Chilean literature: 4 authors you should read

Pablo Neurda

Pablo Neruda

Pablo Neruda is arguably Chile’s most well-known literary figure. A Nobel Prize in Literature recipient, Neruda is renowned for his moving poetry about his home country and South America. In addition to his poetry, Neruda spent much of his life working as a diplomat and politician, becoming a target of the Pinochet dictatorship due to his involvement with the Chilean Communist Party, and close professional relationship with Socialist president Salvador Allende. It is widely suspected that his speedy death at the age of 69 from prostate cancer was hurried along by foul play from Pinochet’s secret police. Some of central Chile’s most popular tourist destinations are his three whimsical houses: La Chascona in Santiago, Isla Negra in the small coastal village of Isla Negra, and La Sebastiana in Valparaiso.

Featured book: “Twenty Love Poems”

First published in 1924, “Viente Poemas de Amor y una Cancion Desperada remains among Neruda’s most popular work. Daringly metaphorical, these poems are based upon his own private associations. Their sensuous use of nature symbolism to celebrate love and to express grief has not been surpassed in the literature of our century. This edition offers the original Spanish text, with masterly translations by W.S. Merwin on facing pages.

Gabriela Mistral

Gabriela Mistral

Before there was Pablo Neruda, there was Gabriela Mistral. Born in 1889, her emotionally powerful verses, evoking themes like nature, love, grief, travel, betrayal, and multicultural identity, earned her a Nobel Prize in Literature, making her the first Latin American author to receive the honor. She also worked as an educator and diplomat, living and working all over the world before her death in 1957. She currently appears on the Chilean 5,000 peso note.

Famous and beloved during her lifetime all over Latin America and in Europe, Mistral has never been known in North America as she deserves to be. The reputation of her more flamboyant and accessible friend and countryman Pablo Neruda has overshadowed hers, and she has been officially sentimentalized into a “poetess” of children and motherhood. Translations, and even selections of her work in Spanish, have tended to underplay the darkness, the strangeness, and the raging intensity of her poems of grief and pain, the yearning power of her evocations of the Chilean landscape, the stark music of her Round Dances, the visionary splendor of her Hymns of America.

Featured book: “Motivos: The Life of St. Francis”

“In this superb critical edition, Horan has collected, edited, and translated the various prose texts that Gabriela Mistral devoted to St. Francis, a figure of utmost importance to the deeply religious poet and to the spirituality of Latin American literature and art. The inspired translation of Mistral s idiosyncratic Spanish prose into English captures the rhythm and the delicate, lyrical quality of the original, a feat made even more admirable by the addition of an elucidating and comprehensive critical afterword. This is the definitive edition of a work that had yet to be presented in its entirety in such an organized and illuminating way.” Santiago Dayd -Tolson, The University of Texas at San Antonio.

Nicanor Parra

Nicanor Parra

Considered one of the most important and influential poets in Chile and throughout South America, Nicanor Parra deemed himself an “anti-poet” due to his style, which strayed from traditional Latin American literary styles by using more colloquial language and bold themes. His collection “Poemas y Antipoemas” is widely considered to be one of the best Spanish language poetry collections of the twentieth century. He has also worked as a mathematician and physicist. Born in 1914, he turned 100 in 2014, and as of 2016, is still living.

Isabel Allende

Isabel Allende

Isabel Allende is a Chilean-American author, who is internationally lauded for her novels and memoirs, such as “The House of the Spirits,” “The City of Beasts,” and “Zorro.” Her fictional work generally falls into the realm of “magical realism,” a popular motif in South American literature. A relative of President Salvador Allende and a journalist, she left Chile during the dictatorship for the safety of herself and her family, and although she frequently returns to visit, she now lives permanently in the United States.

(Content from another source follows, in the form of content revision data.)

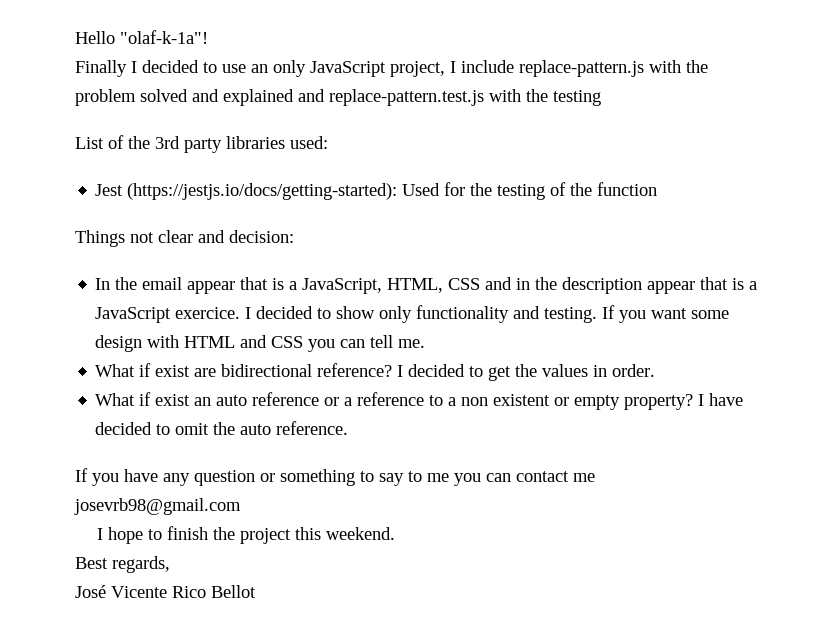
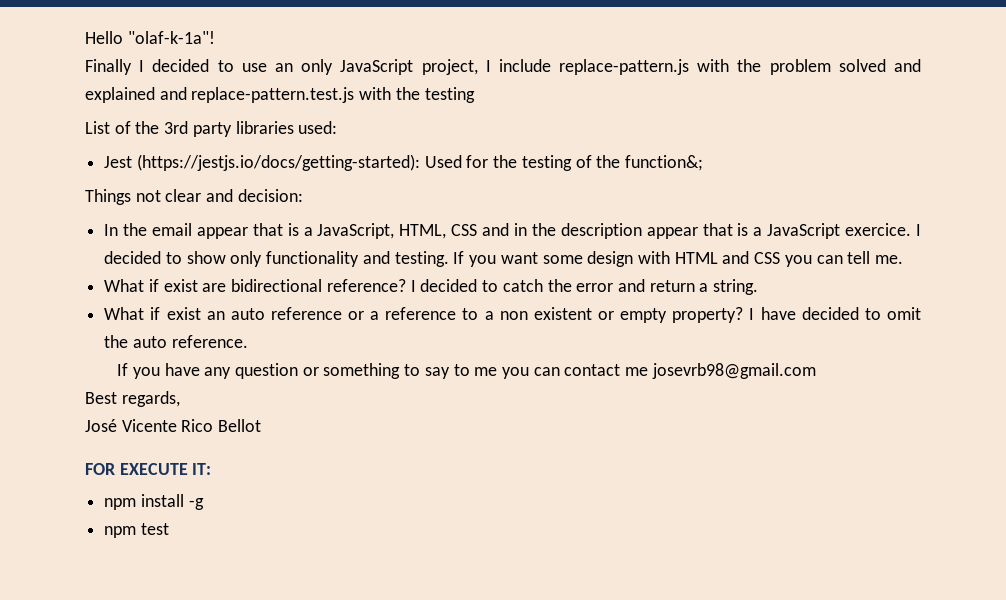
[597,182,658,196] function -> [625,155,704,171] function&;
[488,364,656,381] get the values in order. -> [502,279,759,295] catch the error and return a string.
[96,526,395,544] // I hope to finish the project this weekend. -> (816, 371) none
(256, 591) none -> [85,463,212,475] [104,494,204,510] [104,523,169,538] // FOR EXECUTE IT: // npm install -g // npm test

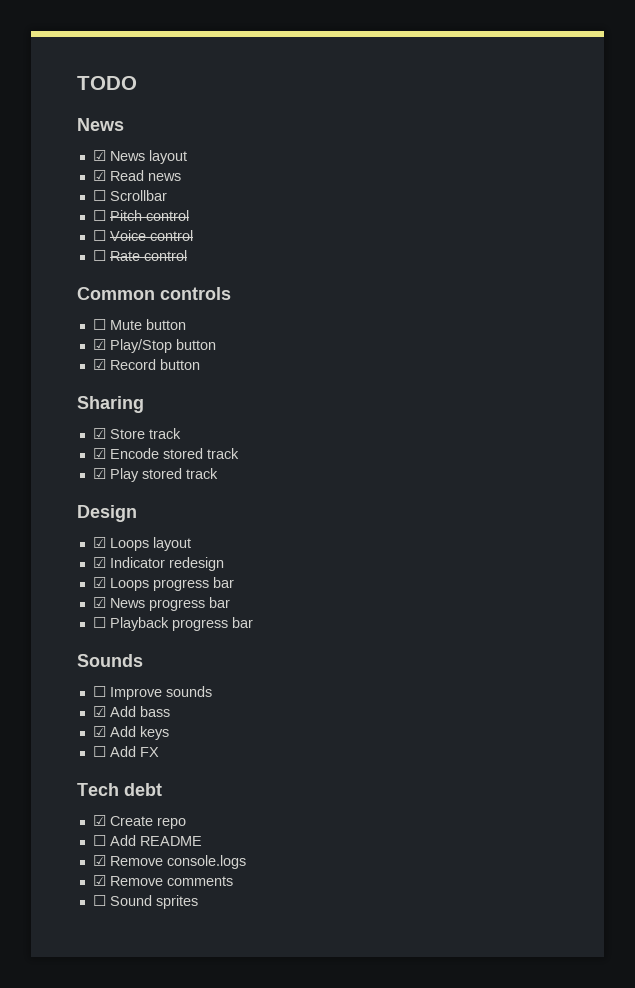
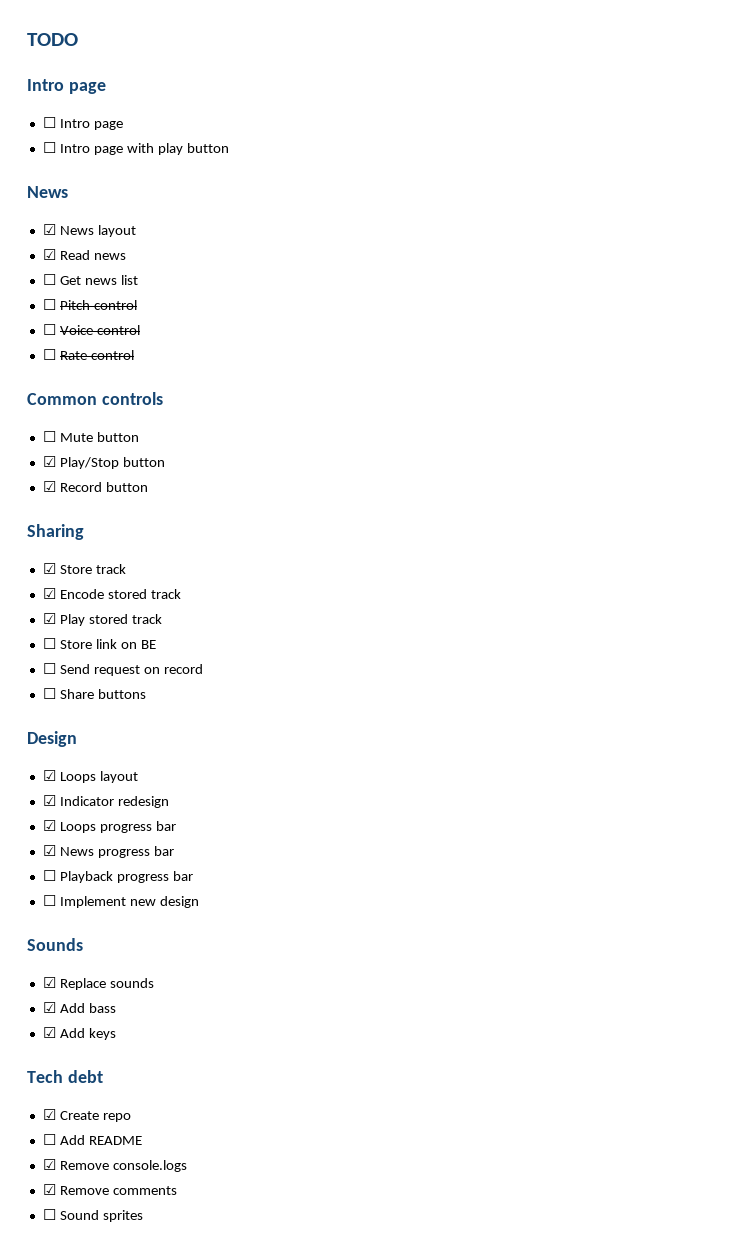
(137, 83) none -> [27,79,106,94] [42,117,123,130] [42,142,229,155] // Intro page // ☐ Intro page // ☐ Intro page with play button
[109,190,167,201] Scrollbar -> [59,275,138,285] Get news list
(218, 473) none -> [42,638,156,649] [42,663,203,676] [42,688,146,699] // ☐ Store link on BE // ☐ Send request on record // ☐ Share buttons
(253, 622) none -> [42,895,199,908] // ☐ Implement new design
[92,686,162,700] ☐ Improve -> [42,977,106,990] ☑ Replace
[92,746,159,757] // ☐ Add FX -> (116, 1034) none

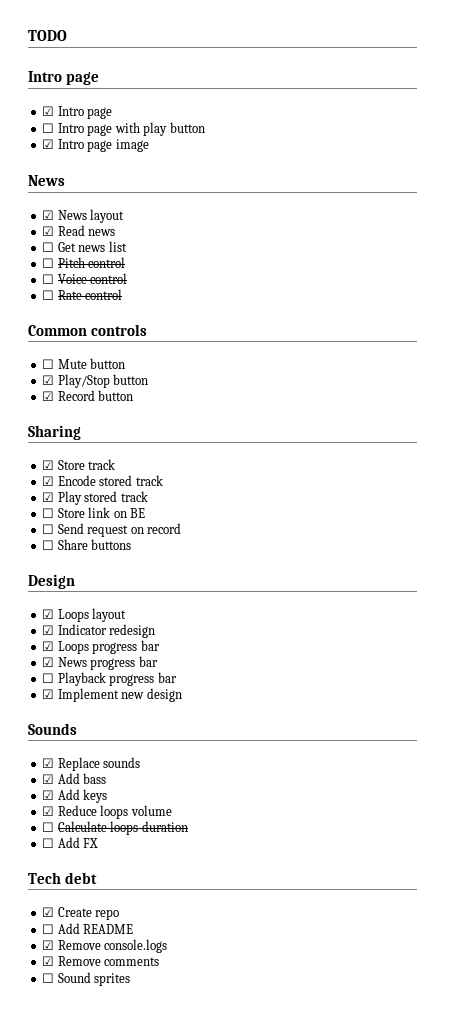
[42,117,56,128] ☐ -> [42,106,55,116] ☑
(229, 148) none -> [42,139,149,152] // ☑ Intro page image
[42,895,56,906] ☐ -> [42,689,55,699] ☑
(116, 1034) none -> [42,805,172,819] [42,821,188,835] [42,837,99,848] // ☑ Reduce loops volume // ☐ Calculate loops duration // ☐ Add FX

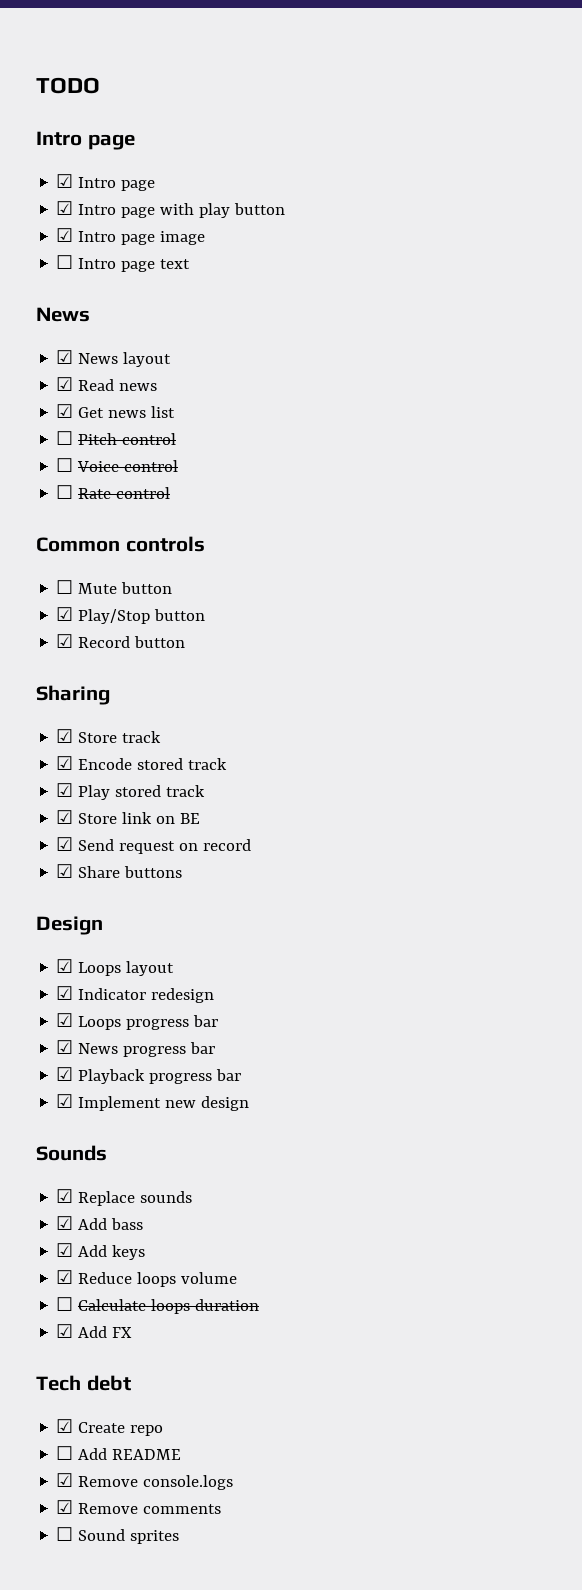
[42,123,55,133] ☐ -> [56,201,74,215] ☑
(149, 145) none -> [56,255,191,272] // ☐ Intro page text
[42,242,55,252] ☐ -> [56,404,74,418] ☑
[42,508,55,518] ☐ -> [56,810,74,824] ☑
[42,524,55,534] ☐ -> [56,837,74,851] ☑
[42,540,55,550] ☐ -> [56,864,74,878] ☑
[42,673,55,683] ☐ -> [56,1067,74,1081] ☑
[42,838,55,848] ☐ -> [56,1324,74,1338] ☑

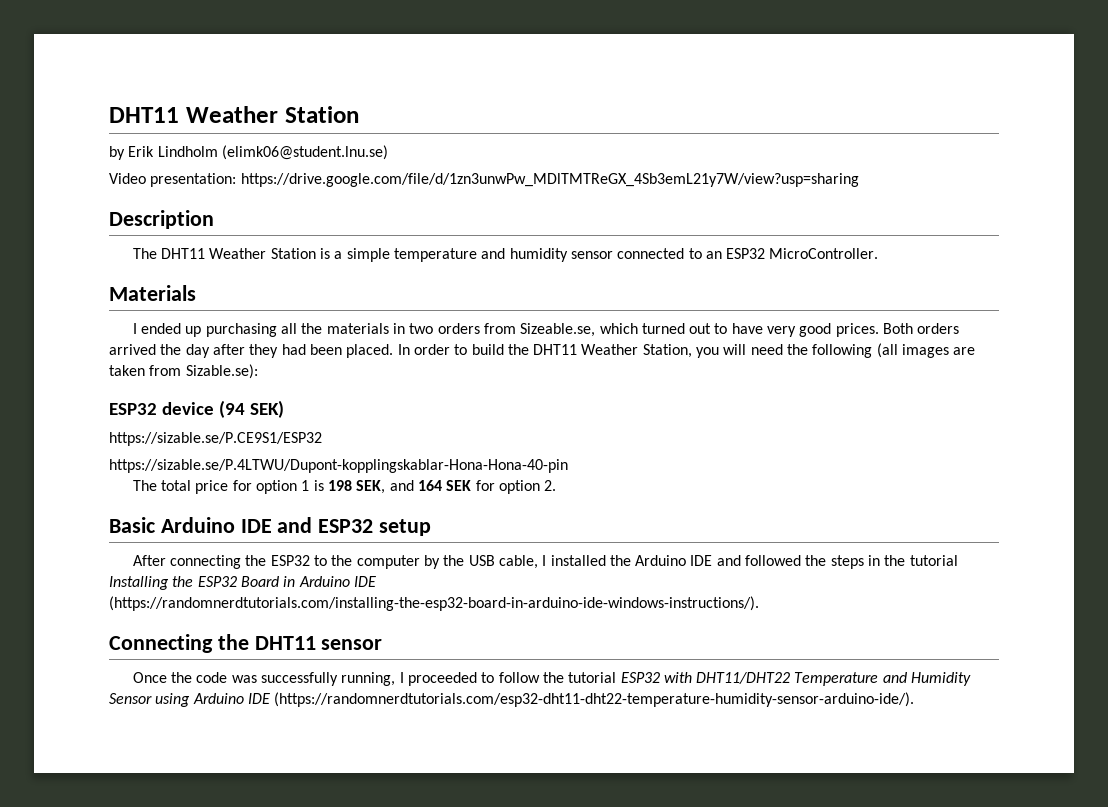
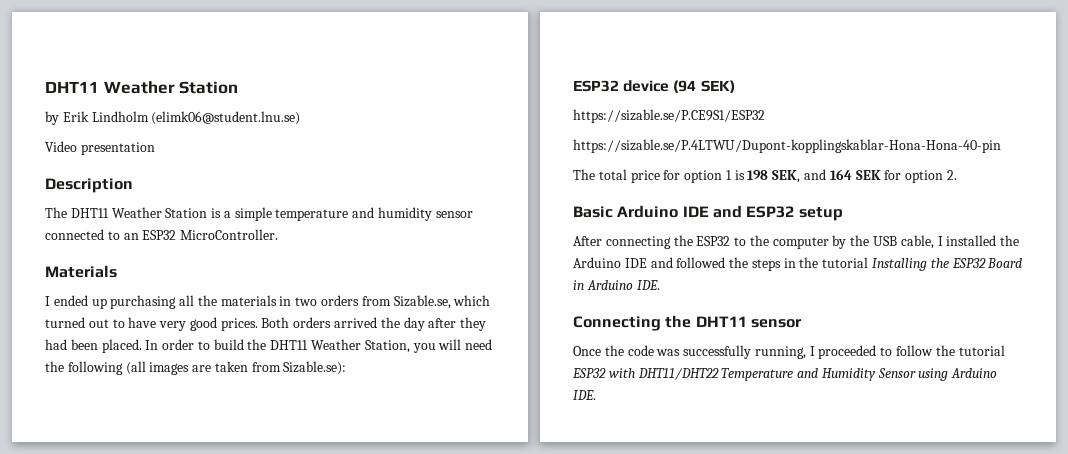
[150,173,859,187] presentation: https://drive.google.com/file/d/1zn3unwPw_MDlTMTReGX_4Sb3emL21y7W/view?usp=sharing -> [80,142,155,155] presentation
[520,323,596,337] Sizeable.se, -> [393,295,451,309] Sizable.se,
[353,576,376,587] [109,596,759,611] IDE (https://randomnerdtutorials.com/installing-the-esp32-board-in-arduino-ide-windows-instructions/). -> [636,280,660,290] IDE.
[247,692,915,707] IDE (https://randomnerdtutorials.com/esp32-dht11-dht22-temperature-humidity-sensor-arduino-ide/). -> [573,390,596,400] IDE.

Featured book: “My invented country”

Written by one of Chile’s modern literary stars, novelist Isabel Allende, “My Invented Country” is a loving but objective look at life in Chile before, during, and after the Pinochet dictatorship through the eyes of a young journalist who grapples with her decision to leave the country. Author of such beloved novels as “Zorro” and “The House of the Spirits,” Allende draws readers into her childhood with her distinct writing style, balancing humor and wit with somber reflections about the life of a expat. Go behind the scenes of the ancient house and family that inspired “The House of the Spirits,” explore the streets of Santiago and the Chilean countryside, sit at the table with a Chilean family, and follow Allende as she struggles to come to terms with the triumphs and tragedies of her life as she leaves Chile and permanently settles in the USA, connected by the events of 9/11, a date of loss and tragedy in both Chile and the US. For travelers hoping to know more about Chilean culture and home life from an insider’s perspective, “My Invented Country” is a must-read.